Film adaptations of Nick Hornby's novels tend to be successful- About A Boy (2002) and High Fidelity (2000) captured the essence of the books perfectly. Now, Hornby's 2005 novel A Long Way Down gets the big-screen treatment. For those who don't know, this is a comedy-drama about suicide.
On New Years Eve, disgraced TV star Martin (Pierce Brosnan) decides to commit suicide by jumping off the top of a London tower block. As he's about to end it all, he's interrupted- by another potential suicide, single mum Maureen (Toni Collette). Soon, they are joined by two others with the same intention- wild child Jess (Imogen Poots) and pizza delivery guy JJ (Aaron Paul). On Jess' suggestion, the four of them sign a pact that they will not kill themselves before Valentine's Day. And so these four very different people become unlikely friends.
On the page, the book is moving, funny, thought-provoking, tender and powerful. Sadly, the film adaptation only captures a fraction of that. Screenwriter Jack Thorne has constructed an uneven screenplay, veering between moments of comedy (some of which are too broad) and moments of emotion (some of which are too saccharine).
Performance-wise, it's a mixed bag. The best performance comes from Toni Collette as the meek and stressed-out Maureen, crumbling under the weight of caring for her severely disabled son whom she loves desperately but acknowledges that he'd have a better standard of care if she wasn't around. You truly feel for her as she's going through all this, thrust into a world she never knew and didn't want to enter (unsurprisingly, there's media interest once the story of the pact is leaked). It's a truly committed performance by Collette who is always a reliable and engaging presence on-screen.

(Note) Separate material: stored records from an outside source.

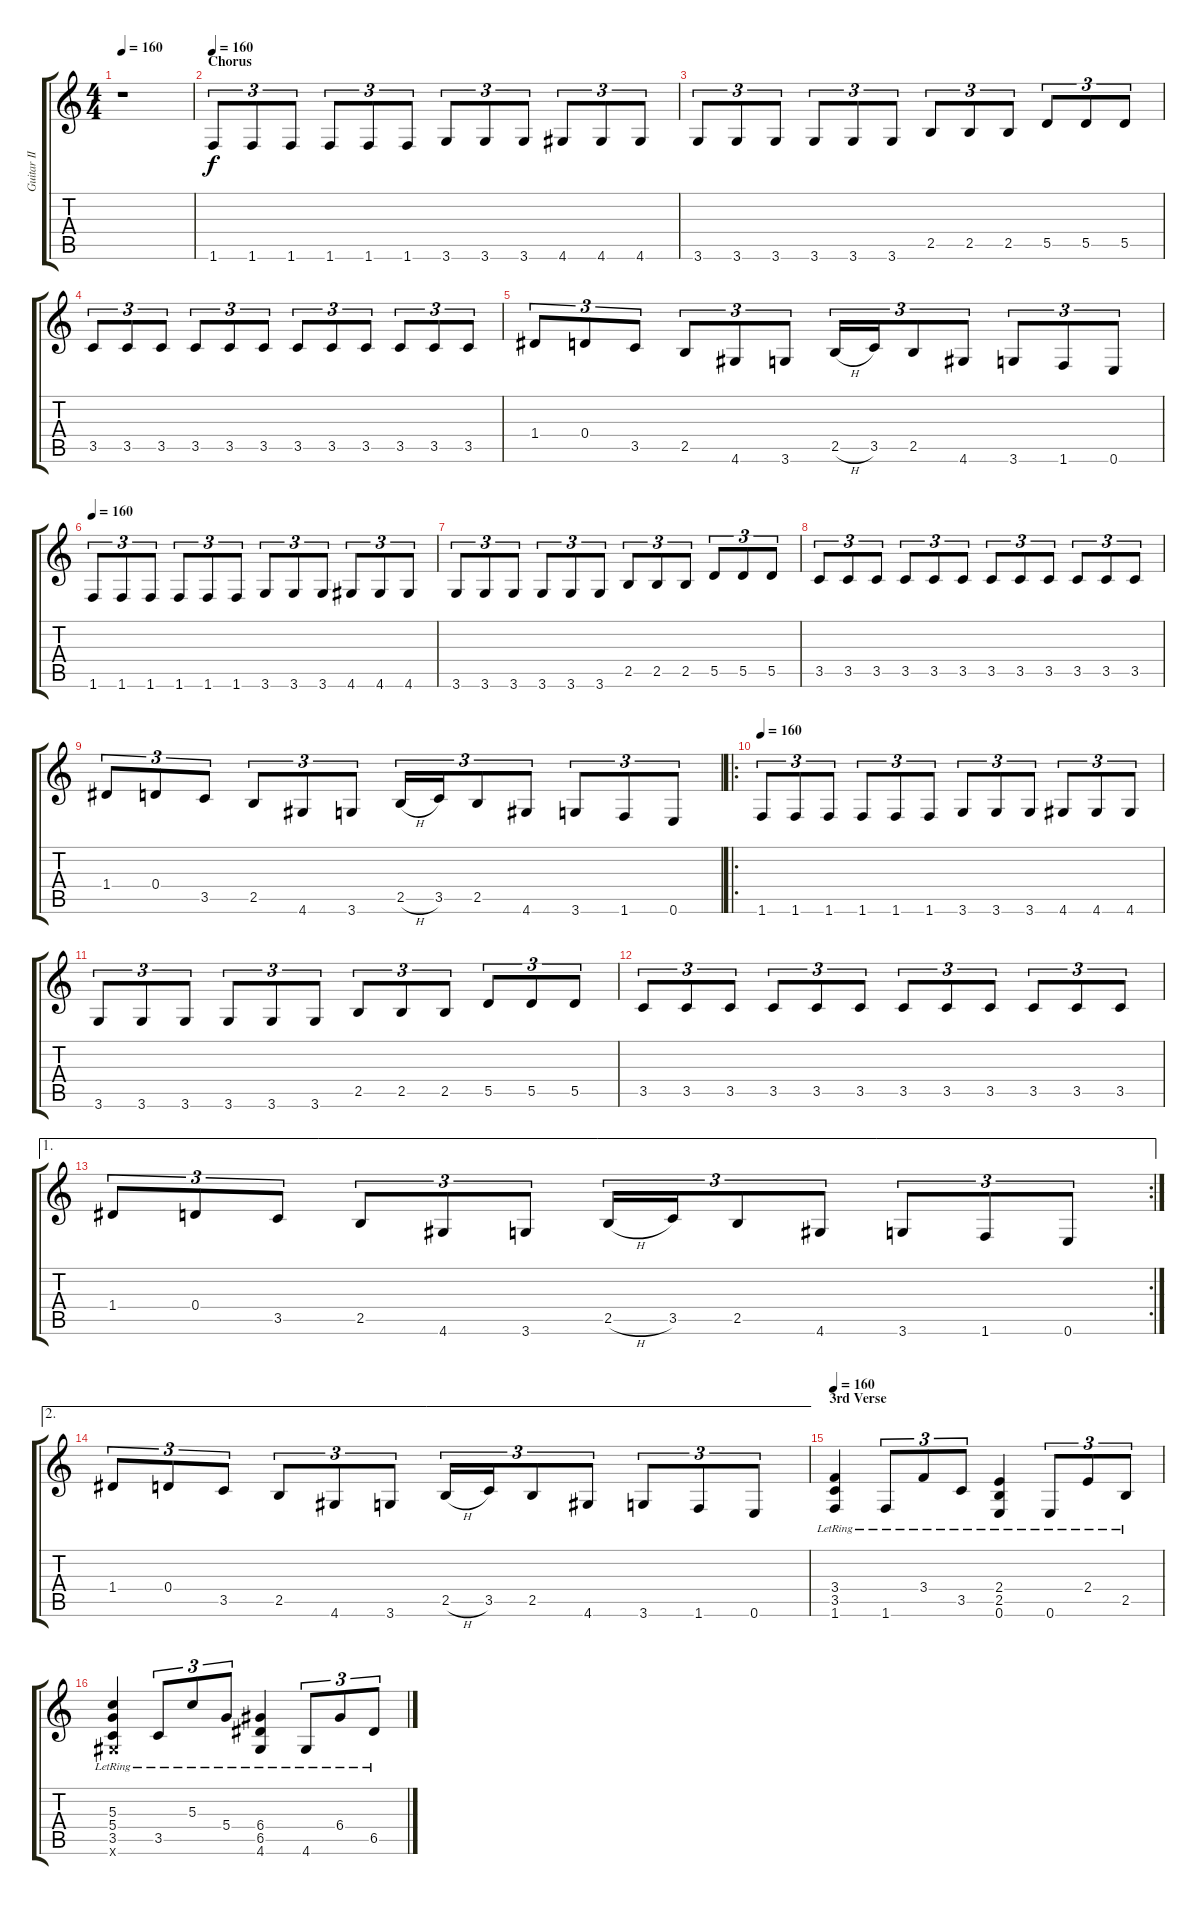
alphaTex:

\track ("Guitar II" "Guitar II") {instrument distortionguitar}
\staff {score tabs}
\tuning (E4 B3 G3 D3 A2 E2) {hide}
\ts (4 4)
\tempo 160
\clef g2
\ks c
r.1{dy f} |
\section ("" "Chorus")
\tempo 160
1.6.8{tu (3 2)} 1.6.8{tu (3 2)} 1.6.8{tu (3 2)} 1.6.8{tu (3 2)} 1.6.8{tu (3 2)} 1.6.8{tu (3 2)} 3.6.8{tu (3 2)} 3.6.8{tu (3 2)} 3.6.8{tu (3 2)} 4.6.8{tu (3 2)} 4.6.8{tu (3 2)} 4.6.8{tu (3 2)} |
3.6.8{tu (3 2)} 3.6.8{tu (3 2)} 3.6.8{tu (3 2)} 3.6.8{tu (3 2)} 3.6.8{tu (3 2)} 3.6.8{tu (3 2)} 2.5.8{tu (3 2)} 2.5.8{tu (3 2)} 2.5.8{tu (3 2)} 5.5.8{tu (3 2)} 5.5.8{tu (3 2)} 5.5.8{tu (3 2)} |
3.5.8{tu (3 2)} 3.5.8{tu (3 2)} 3.5.8{tu (3 2)} 3.5.8{tu (3 2)} 3.5.8{tu (3 2)} 3.5.8{tu (3 2)} 3.5.8{tu (3 2)} 3.5.8{tu (3 2)} 3.5.8{tu (3 2)} 3.5.8{tu (3 2)} 3.5.8{tu (3 2)} 3.5.8{tu (3 2)} |
1.4.8{tu (3 2)} 0.4.8{tu (3 2)} 3.5.8{tu (3 2)} 2.5.8{tu (3 2)} 4.6.8{tu (3 2)} 3.6.8{tu (3 2)} 2.5{h}.16{tu (3 2)} 3.5.16{tu (3 2)} 2.5.8{tu (3 2)} 4.6.8{tu (3 2)} 3.6.8{tu (3 2)} 1.6.8{tu (3 2)} 0.6.8{tu (3 2)} |
\tempo 160
1.6.8{tu (3 2)} 1.6.8{tu (3 2)} 1.6.8{tu (3 2)} 1.6.8{tu (3 2)} 1.6.8{tu (3 2)} 1.6.8{tu (3 2)} 3.6.8{tu (3 2)} 3.6.8{tu (3 2)} 3.6.8{tu (3 2)} 4.6.8{tu (3 2)} 4.6.8{tu (3 2)} 4.6.8{tu (3 2)} |
3.6.8{tu (3 2)} 3.6.8{tu (3 2)} 3.6.8{tu (3 2)} 3.6.8{tu (3 2)} 3.6.8{tu (3 2)} 3.6.8{tu (3 2)} 2.5.8{tu (3 2)} 2.5.8{tu (3 2)} 2.5.8{tu (3 2)} 5.5.8{tu (3 2)} 5.5.8{tu (3 2)} 5.5.8{tu (3 2)} |
3.5.8{tu (3 2)} 3.5.8{tu (3 2)} 3.5.8{tu (3 2)} 3.5.8{tu (3 2)} 3.5.8{tu (3 2)} 3.5.8{tu (3 2)} 3.5.8{tu (3 2)} 3.5.8{tu (3 2)} 3.5.8{tu (3 2)} 3.5.8{tu (3 2)} 3.5.8{tu (3 2)} 3.5.8{tu (3 2)} |
1.4.8{tu (3 2)} 0.4.8{tu (3 2)} 3.5.8{tu (3 2)} 2.5.8{tu (3 2)} 4.6.8{tu (3 2)} 3.6.8{tu (3 2)} 2.5{h}.16{tu (3 2)} 3.5.16{tu (3 2)} 2.5.8{tu (3 2)} 4.6.8{tu (3 2)} 3.6.8{tu (3 2)} 1.6.8{tu (3 2)} 0.6.8{tu (3 2)} |
\ro
\tempo 160
1.6.8{tu (3 2)} 1.6.8{tu (3 2)} 1.6.8{tu (3 2)} 1.6.8{tu (3 2)} 1.6.8{tu (3 2)} 1.6.8{tu (3 2)} 3.6.8{tu (3 2)} 3.6.8{tu (3 2)} 3.6.8{tu (3 2)} 4.6.8{tu (3 2)} 4.6.8{tu (3 2)} 4.6.8{tu (3 2)} |
3.6.8{tu (3 2)} 3.6.8{tu (3 2)} 3.6.8{tu (3 2)} 3.6.8{tu (3 2)} 3.6.8{tu (3 2)} 3.6.8{tu (3 2)} 2.5.8{tu (3 2)} 2.5.8{tu (3 2)} 2.5.8{tu (3 2)} 5.5.8{tu (3 2)} 5.5.8{tu (3 2)} 5.5.8{tu (3 2)} |
3.5.8{tu (3 2)} 3.5.8{tu (3 2)} 3.5.8{tu (3 2)} 3.5.8{tu (3 2)} 3.5.8{tu (3 2)} 3.5.8{tu (3 2)} 3.5.8{tu (3 2)} 3.5.8{tu (3 2)} 3.5.8{tu (3 2)} 3.5.8{tu (3 2)} 3.5.8{tu (3 2)} 3.5.8{tu (3 2)} |
\ae 1
\rc 2
1.4.8{tu (3 2)} 0.4.8{tu (3 2)} 3.5.8{tu (3 2)} 2.5.8{tu (3 2)} 4.6.8{tu (3 2)} 3.6.8{tu (3 2)} 2.5{h}.16{tu (3 2)} 3.5.16{tu (3 2)} 2.5.8{tu (3 2)} 4.6.8{tu (3 2)} 3.6.8{tu (3 2)} 1.6.8{tu (3 2)} 0.6.8{tu (3 2)} |
\ae 2
1.4.8{tu (3 2)} 0.4.8{tu (3 2)} 3.5.8{tu (3 2)} 2.5.8{tu (3 2)} 4.6.8{tu (3 2)} 3.6.8{tu (3 2)} 2.5{h}.16{tu (3 2)} 3.5.16{tu (3 2)} 2.5.8{tu (3 2)} 4.6.8{tu (3 2)} 3.6.8{tu (3 2)} 1.6.8{tu (3 2)} 0.6.8{tu (3 2)} |
\section ("" "3rd Verse")
\tempo 160
(3.4{lr} 3.5{lr} 1.6{lr}).4 1.6{lr}.8{tu (3 2)} 3.4{lr}.8{tu (3 2)} 3.5{lr}.8{tu (3 2)} (2.4{lr} 2.5{lr} 0.6{lr}).4 0.6{lr}.8{tu (3 2)} 2.4{lr}.8{tu (3 2)} 2.5{lr}.8{tu (3 2)} |
(5.3{lr} 5.4{lr} 3.5{lr} 4.6{x}).4 3.5{lr}.8{tu (3 2)} 5.3{lr}.8{tu (3 2)} 5.4{lr}.8{tu (3 2)} (6.4{lr} 6.5{lr} 4.6{lr}).4 4.6{lr}.8{tu (3 2)} 6.4{lr}.8{tu (3 2)} 6.5{lr}.8{tu (3 2)}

Imogen Poots is also an engaging presence as Jess, the mistress of outrageous and inappropriate comments which is a source of most of the comedy in the film although sometimes it's a bit much. She's nursing a secret pain to do with her family which is given a cursory examination but is never really delved into (although you could argue that it doesn't really need to be). Similarly, Aaron Paul is good as JJ (a late replacement for Emile Hirsch) who initially says he's on the roof because of cancer but there's more to his story than first appears. He gets an emotional speech at the end to explain himself, and it's a credit to Paul's acting ability that he sells it, as in other hands it could have been mawkish or leaden.
However, Pierce Brosnan seems to be in a different movie to the rest of his co-stars. His performance just doesn't fit. I mean, we're not talking a catastrophe of Mamma Mia! proportions but there's no heart to his performance, no soul, nothing to make you really sympathise with him in the first place and no real redemption for him at the end. He remains cynical, grasping, self-involved and self-absorbed, fundamentally unlikeable and when you're asking an audience to care about the group, they need to care about all of them- and I didn't care about Martin, and I couldn't tell you whether it was Brosnan's performance or the script that was the cause.
Other performances are solid enough- Sam Neill puts in a glorified cameo as Jess' father but is very good in it. I could almost see Neill and Brosnan swapping roles and it being a better film, really. There's a one-scene role for Rosamund Pike as Martin's former co-host Penny who gives broadcast journalists a bad name by her exploitative and manipulative questioning of Martin and Jess on-screen. It's an awkward and unpleasant scene which jars tonally and reinforces the media-is-evil message that bubbles through the pieces.
All said, A Long Way Down isn't a bad film. It's intense and emotional in places, funny in others, and Toni Collette's performance is just sublime, but the delicate balancing act that Hornby pulls off on the page just hasn't translated onto the screen.